===== Entries provided

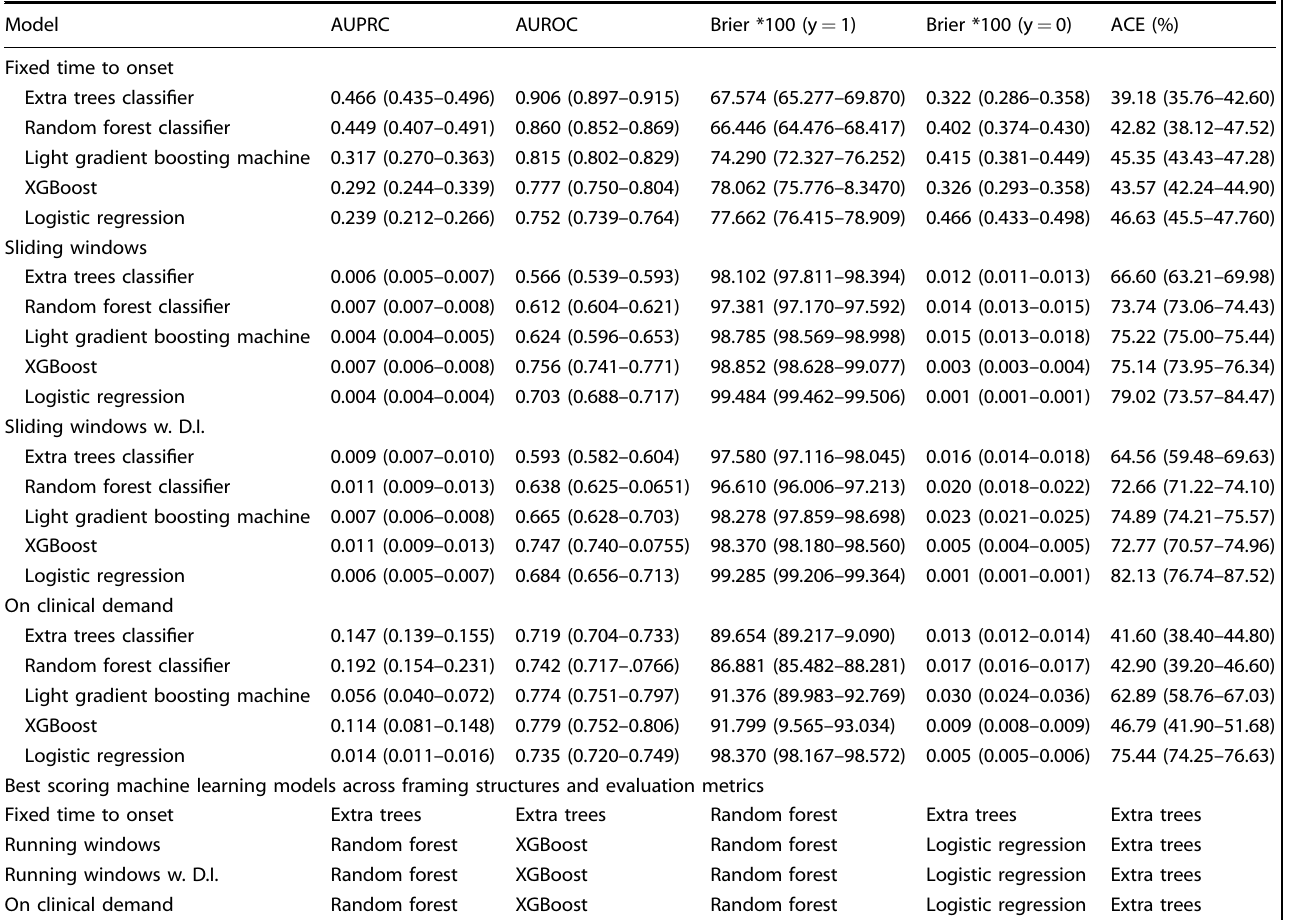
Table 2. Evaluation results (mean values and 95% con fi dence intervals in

==========
===== Entries provided

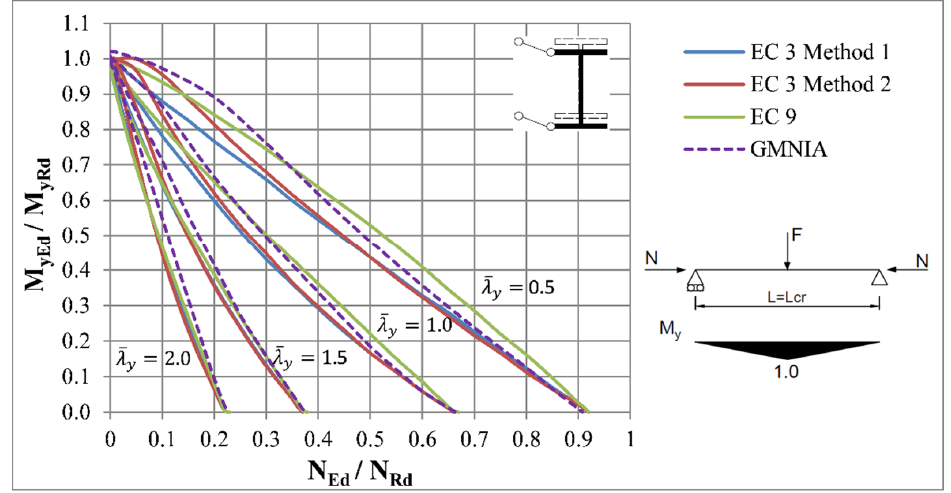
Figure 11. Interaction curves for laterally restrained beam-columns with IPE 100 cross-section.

==========
===== Entries provided

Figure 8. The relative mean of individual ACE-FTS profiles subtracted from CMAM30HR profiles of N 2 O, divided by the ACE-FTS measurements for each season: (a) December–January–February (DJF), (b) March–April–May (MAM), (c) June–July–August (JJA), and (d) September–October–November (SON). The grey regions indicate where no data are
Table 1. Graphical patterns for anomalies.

==========

Return exactly, and only, the lines above starting at the line that contains "Figure 8. The" and ending at the line that contains "Table 1. Graphical patterns for anomalies.".

** Solved problem **
Figure 8. The relative mean of individual ACE-FTS profiles subtracted from CMAM30HR profiles of N 2 O, divided by the ACE-FTS measurements for each season: (a) December–January–February (DJF), (b) March–April–May (MAM), (c) June–July–August (JJA), and (d) September–October–November (SON). The grey regions indicate where no data are
Table 1. Graphical patterns for anomalies.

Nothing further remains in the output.